## Assignment
Filter the listing below down to the lines holding the word "black", and copy those lines.

## Data
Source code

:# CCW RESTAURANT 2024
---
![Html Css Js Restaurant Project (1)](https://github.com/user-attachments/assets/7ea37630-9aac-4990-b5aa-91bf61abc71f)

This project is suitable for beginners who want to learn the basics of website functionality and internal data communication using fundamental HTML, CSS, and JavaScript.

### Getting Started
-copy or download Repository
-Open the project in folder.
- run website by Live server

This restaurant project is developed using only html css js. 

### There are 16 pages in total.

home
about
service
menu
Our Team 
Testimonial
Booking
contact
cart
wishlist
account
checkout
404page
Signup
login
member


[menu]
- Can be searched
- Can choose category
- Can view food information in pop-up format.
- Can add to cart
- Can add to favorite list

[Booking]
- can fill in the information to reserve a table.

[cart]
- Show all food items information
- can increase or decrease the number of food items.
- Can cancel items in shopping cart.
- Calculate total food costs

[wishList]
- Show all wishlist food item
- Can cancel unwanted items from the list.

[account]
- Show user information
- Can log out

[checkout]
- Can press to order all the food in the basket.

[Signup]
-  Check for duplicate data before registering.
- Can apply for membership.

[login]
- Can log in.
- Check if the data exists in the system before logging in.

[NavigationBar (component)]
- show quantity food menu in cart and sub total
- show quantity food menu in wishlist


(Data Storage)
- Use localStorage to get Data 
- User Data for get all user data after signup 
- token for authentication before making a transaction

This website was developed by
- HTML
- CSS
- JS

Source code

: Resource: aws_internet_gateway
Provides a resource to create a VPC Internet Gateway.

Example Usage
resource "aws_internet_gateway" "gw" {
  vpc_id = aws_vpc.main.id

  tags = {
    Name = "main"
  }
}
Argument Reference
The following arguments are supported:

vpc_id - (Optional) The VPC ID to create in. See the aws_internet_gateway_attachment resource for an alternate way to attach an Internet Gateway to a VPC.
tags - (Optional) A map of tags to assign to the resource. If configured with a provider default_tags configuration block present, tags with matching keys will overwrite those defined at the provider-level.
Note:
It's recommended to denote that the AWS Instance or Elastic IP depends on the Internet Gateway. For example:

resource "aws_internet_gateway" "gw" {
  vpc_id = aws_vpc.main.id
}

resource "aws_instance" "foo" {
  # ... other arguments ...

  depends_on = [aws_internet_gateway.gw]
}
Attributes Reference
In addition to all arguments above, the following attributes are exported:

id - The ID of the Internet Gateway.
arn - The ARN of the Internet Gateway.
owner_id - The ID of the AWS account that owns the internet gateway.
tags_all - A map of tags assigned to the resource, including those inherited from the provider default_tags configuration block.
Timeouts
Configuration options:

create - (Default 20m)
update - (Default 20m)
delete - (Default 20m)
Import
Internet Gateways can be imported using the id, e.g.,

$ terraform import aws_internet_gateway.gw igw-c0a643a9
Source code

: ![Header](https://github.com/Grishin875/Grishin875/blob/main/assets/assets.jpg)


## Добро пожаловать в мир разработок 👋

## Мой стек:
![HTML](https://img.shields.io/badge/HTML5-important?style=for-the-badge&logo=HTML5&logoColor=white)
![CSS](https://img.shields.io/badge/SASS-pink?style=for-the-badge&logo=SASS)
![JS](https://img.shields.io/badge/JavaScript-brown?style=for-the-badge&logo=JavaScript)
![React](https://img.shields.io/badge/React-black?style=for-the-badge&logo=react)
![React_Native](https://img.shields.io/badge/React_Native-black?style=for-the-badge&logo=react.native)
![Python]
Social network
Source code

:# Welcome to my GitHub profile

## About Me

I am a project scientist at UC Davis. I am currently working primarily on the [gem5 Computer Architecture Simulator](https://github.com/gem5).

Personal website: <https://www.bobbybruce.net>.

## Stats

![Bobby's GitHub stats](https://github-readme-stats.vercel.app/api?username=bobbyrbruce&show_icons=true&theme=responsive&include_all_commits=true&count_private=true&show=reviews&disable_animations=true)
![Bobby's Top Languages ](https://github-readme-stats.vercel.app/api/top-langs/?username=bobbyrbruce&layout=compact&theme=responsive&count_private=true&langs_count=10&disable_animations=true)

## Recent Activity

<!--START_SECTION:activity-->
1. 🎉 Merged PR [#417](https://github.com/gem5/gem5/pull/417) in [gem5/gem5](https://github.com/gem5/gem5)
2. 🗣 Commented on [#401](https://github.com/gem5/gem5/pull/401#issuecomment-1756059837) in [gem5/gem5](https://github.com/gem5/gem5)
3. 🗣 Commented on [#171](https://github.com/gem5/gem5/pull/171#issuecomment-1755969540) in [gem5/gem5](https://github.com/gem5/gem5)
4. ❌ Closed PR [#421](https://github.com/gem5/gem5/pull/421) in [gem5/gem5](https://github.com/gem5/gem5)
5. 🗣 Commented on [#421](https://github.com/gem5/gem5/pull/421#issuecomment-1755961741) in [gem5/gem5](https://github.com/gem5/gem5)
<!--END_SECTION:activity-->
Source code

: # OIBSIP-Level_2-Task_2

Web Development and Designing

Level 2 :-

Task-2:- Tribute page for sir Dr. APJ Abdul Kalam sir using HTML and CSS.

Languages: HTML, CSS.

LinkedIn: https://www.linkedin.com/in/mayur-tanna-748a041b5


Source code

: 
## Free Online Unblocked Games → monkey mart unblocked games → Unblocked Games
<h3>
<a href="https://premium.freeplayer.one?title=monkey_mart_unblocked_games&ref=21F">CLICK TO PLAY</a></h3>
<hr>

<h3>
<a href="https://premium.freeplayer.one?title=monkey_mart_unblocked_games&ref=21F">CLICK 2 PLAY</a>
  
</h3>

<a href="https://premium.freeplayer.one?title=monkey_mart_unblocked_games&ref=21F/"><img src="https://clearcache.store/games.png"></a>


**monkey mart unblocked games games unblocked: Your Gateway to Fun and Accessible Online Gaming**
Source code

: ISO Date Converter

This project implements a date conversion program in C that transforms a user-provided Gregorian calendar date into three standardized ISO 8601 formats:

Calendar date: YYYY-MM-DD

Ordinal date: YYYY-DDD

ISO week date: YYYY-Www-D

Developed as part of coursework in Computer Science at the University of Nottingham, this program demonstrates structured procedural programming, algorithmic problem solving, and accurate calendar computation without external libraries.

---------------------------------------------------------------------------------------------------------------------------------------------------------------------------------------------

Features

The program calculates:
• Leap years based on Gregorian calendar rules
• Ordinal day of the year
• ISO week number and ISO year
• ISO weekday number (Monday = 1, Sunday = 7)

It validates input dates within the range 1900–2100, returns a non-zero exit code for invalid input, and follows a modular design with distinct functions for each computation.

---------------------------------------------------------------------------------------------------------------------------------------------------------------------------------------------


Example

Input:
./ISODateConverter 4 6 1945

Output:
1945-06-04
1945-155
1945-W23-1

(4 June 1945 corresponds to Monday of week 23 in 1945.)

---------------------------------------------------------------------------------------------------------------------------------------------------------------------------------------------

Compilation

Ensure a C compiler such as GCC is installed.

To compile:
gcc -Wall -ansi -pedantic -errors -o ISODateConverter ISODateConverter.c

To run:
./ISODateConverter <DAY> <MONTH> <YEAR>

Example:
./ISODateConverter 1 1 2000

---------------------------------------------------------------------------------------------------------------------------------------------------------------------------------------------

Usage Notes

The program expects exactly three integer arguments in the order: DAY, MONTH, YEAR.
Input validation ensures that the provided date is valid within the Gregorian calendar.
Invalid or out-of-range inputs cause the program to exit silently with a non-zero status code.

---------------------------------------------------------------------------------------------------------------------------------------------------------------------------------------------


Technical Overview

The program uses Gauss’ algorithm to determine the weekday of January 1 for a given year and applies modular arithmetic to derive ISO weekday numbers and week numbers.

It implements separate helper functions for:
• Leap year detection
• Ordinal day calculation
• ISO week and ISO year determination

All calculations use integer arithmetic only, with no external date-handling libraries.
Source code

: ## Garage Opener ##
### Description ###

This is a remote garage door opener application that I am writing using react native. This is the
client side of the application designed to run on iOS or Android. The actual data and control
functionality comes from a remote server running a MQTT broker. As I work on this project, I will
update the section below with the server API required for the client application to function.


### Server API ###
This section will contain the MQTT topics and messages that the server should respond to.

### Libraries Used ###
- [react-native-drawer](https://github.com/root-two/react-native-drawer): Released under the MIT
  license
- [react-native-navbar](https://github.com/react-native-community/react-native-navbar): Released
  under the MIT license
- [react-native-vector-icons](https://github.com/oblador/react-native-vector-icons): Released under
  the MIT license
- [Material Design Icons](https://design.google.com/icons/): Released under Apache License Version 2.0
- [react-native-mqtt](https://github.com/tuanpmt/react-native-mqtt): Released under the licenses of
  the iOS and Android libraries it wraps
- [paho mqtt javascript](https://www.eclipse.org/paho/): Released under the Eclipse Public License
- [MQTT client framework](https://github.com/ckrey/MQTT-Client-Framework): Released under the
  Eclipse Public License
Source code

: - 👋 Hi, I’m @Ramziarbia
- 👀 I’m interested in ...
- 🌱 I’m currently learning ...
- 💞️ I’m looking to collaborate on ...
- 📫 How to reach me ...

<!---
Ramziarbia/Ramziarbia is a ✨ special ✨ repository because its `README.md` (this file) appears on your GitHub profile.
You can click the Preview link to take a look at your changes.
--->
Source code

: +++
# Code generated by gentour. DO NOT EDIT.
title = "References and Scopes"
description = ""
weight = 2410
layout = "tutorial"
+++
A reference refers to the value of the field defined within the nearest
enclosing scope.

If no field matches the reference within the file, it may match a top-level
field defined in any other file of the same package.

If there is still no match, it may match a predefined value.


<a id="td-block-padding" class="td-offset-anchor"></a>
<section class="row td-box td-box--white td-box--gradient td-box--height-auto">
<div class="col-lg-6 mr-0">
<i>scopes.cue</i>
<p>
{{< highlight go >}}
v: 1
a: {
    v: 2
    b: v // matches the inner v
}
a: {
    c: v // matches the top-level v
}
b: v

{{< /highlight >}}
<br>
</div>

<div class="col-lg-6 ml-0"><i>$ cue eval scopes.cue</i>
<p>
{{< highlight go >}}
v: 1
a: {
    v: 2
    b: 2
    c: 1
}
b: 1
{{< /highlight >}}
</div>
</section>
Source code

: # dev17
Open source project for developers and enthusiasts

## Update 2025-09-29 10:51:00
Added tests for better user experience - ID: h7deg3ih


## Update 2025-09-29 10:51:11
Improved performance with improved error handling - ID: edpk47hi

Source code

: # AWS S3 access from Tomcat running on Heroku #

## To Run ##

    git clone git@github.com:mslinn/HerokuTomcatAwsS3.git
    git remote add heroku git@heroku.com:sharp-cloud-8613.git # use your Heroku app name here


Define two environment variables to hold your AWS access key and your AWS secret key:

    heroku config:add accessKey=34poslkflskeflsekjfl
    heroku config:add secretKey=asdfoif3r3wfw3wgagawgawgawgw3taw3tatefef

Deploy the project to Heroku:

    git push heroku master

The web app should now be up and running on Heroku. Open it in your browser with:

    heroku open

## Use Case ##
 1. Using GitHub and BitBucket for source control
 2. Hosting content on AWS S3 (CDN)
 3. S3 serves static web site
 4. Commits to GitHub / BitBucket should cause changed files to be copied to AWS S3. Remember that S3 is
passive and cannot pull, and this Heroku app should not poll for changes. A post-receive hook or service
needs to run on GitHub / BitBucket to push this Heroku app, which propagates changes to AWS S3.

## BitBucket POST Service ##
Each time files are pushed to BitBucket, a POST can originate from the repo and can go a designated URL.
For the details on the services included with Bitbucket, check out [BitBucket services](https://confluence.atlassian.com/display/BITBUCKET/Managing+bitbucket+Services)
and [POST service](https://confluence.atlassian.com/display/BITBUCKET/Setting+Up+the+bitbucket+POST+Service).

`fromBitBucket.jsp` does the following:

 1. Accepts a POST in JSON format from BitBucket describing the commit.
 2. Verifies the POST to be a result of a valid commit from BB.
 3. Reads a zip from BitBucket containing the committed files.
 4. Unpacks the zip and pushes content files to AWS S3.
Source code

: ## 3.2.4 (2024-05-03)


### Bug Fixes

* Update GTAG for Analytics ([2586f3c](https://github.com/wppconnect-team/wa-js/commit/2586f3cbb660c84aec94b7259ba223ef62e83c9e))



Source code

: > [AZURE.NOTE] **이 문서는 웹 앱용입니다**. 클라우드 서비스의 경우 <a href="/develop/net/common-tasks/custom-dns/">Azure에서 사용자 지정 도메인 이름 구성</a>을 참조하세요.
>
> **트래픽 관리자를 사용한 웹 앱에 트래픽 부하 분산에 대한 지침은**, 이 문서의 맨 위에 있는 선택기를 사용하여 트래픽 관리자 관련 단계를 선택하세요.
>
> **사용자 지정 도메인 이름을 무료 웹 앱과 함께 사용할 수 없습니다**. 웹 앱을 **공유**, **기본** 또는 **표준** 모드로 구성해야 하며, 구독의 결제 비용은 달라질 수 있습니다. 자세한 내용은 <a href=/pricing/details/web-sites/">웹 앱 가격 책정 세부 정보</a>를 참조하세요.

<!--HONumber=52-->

## Result
![React](https://img.shields.io/badge/React-black?style=for-the-badge&logo=react)
![React_Native](https://img.shields.io/badge/React_Native-black?style=for-the-badge&logo=react.native)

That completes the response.